*** Opening of RECORD EXTRACTS ***

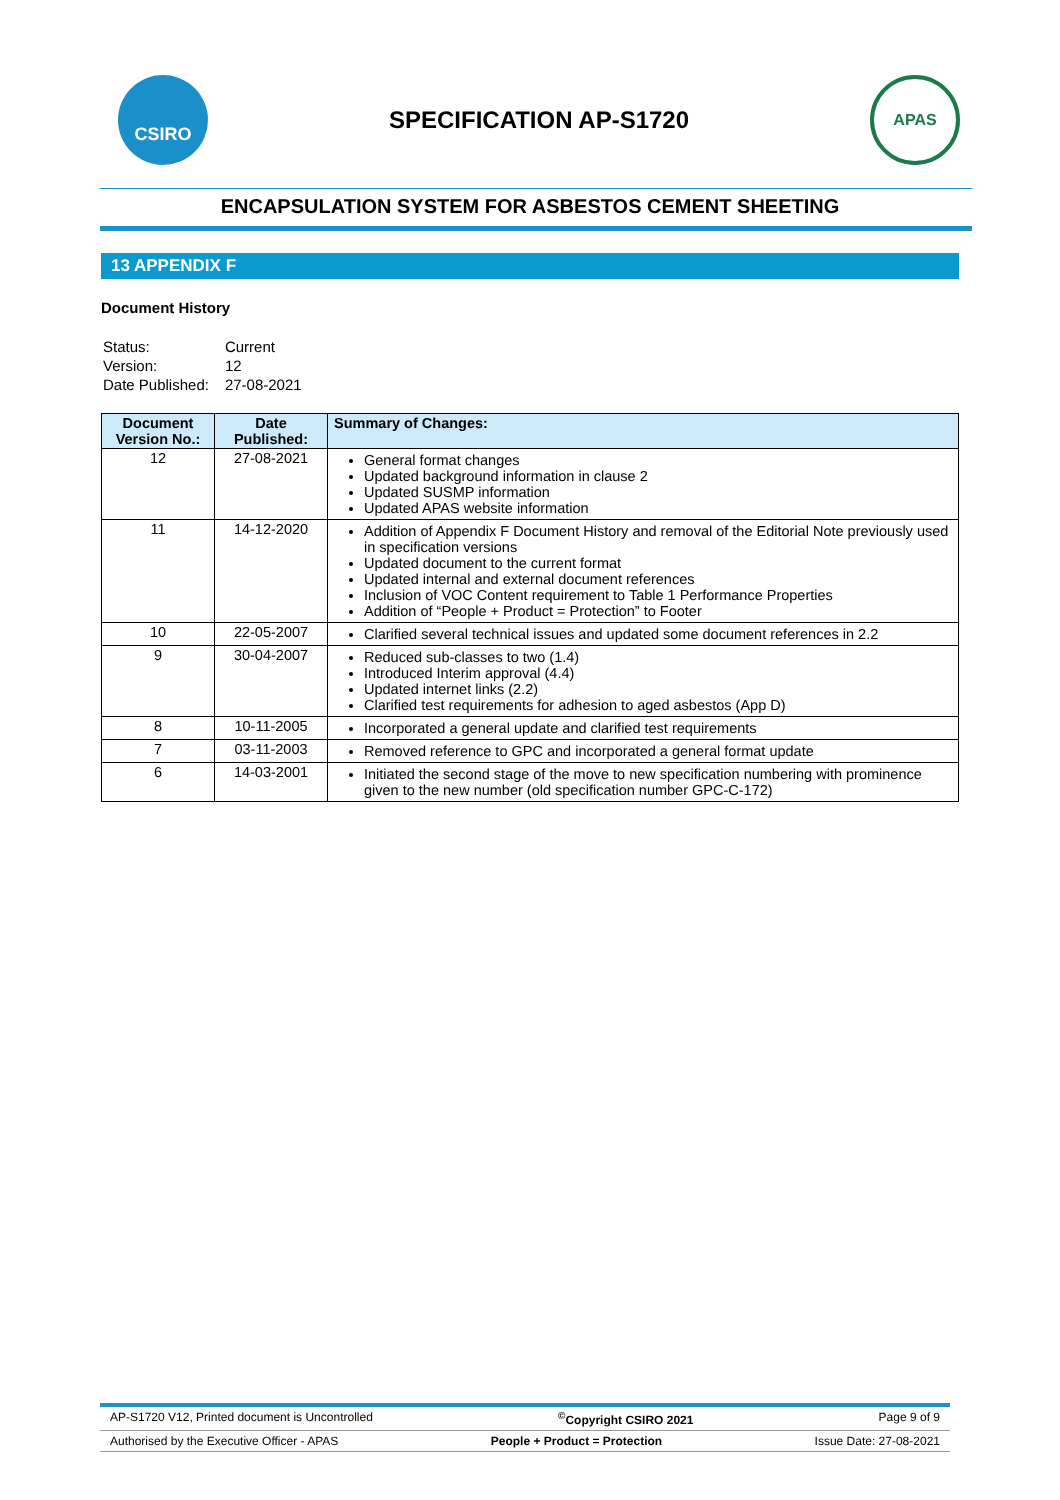CSIRO
SPECIFICATION AP-S1720
APAS
ENCAPSULATION SYSTEM FOR ASBESTOS CEMENT SHEETING
13 APPENDIX F
Document History
| Status: | Current |
| Version: | 12 |
| Date Published: | 27-08-2021 |
| Document Version No.: | Date Published: | Summary of Changes: |
| --- | --- | --- |
| 12 | 27-08-2021 | General format changes Updated background information in clause 2 Updated SUSMP information Updated APAS website information |
| 11 | 14-12-2020 | Addition of Appendix F Document History and removal of the Editorial Note previously used in specification versions Updated document to the current format Updated internal and external document references Inclusion of VOC Content requirement to Table 1 Performance Properties Addition of “People + Product = Protection” to Footer |
| 10 | 22-05-2007 | Clarified several technical issues and updated some document references in 2.2 |
| 9 | 30-04-2007 | Reduced sub-classes to two (1.4) Introduced Interim approval (4.4) Updated internet links (2.2) Clarified test requirements for adhesion to aged asbestos (App D) |
| 8 | 10-11-2005 | Incorporated a general update and clarified test requirements |
| 7 | 03-11-2003 | Removed reference to GPC and incorporated a general format update |
| 6 | 14-03-2001 | Initiated the second stage of the move to new specification numbering with prominence given to the new number (old specification number GPC-C-172) |
AP-S1720 V12, Printed document is Uncontrolled<sup>©</sup>Copyright CSIRO 2021 Page 9 of 9
Authorised by the Executive Officer - APAS People + Product = Protection Issue Date: 27-08-2021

*** Close of RECORD EXTRACTS ***

▶ TASK STATEMENT
Leave the pictures aside and give the records above back word for word.

▶ OUTPUT OF THE TASK
CSIRO
SPECIFICATION AP-S1720
APAS
ENCAPSULATION SYSTEM FOR ASBESTOS CEMENT SHEETING
13 APPENDIX F
Document History
| Status: | Current |
| Version: | 12 |
| Date Published: | 27-08-2021 |
| Document Version No.: | Date Published: | Summary of Changes: |
| --- | --- | --- |
| 12 | 27-08-2021 | General format changes Updated background information in clause 2 Updated SUSMP information Updated APAS website information |
| 11 | 14-12-2020 | Addition of Appendix F Document History and removal of the Editorial Note previously used in specification versions Updated document to the current format Updated internal and external document references Inclusion of VOC Content requirement to Table 1 Performance Properties Addition of “People + Product = Protection” to Footer |
| 10 | 22-05-2007 | Clarified several technical issues and updated some document references in 2.2 |
| 9 | 30-04-2007 | Reduced sub-classes to two (1.4) Introduced Interim approval (4.4) Updated internet links (2.2) Clarified test requirements for adhesion to aged asbestos (App D) |
| 8 | 10-11-2005 | Incorporated a general update and clarified test requirements |
| 7 | 03-11-2003 | Removed reference to GPC and incorporated a general format update |
| 6 | 14-03-2001 | Initiated the second stage of the move to new specification numbering with prominence given to the new number (old specification number GPC-C-172) |
AP-S1720 V12, Printed document is Uncontrolled<sup>©</sup>Copyright CSIRO 2021 Page 9 of 9
Authorised by the Executive Officer - APAS People + Product = Protection Issue Date: 27-08-2021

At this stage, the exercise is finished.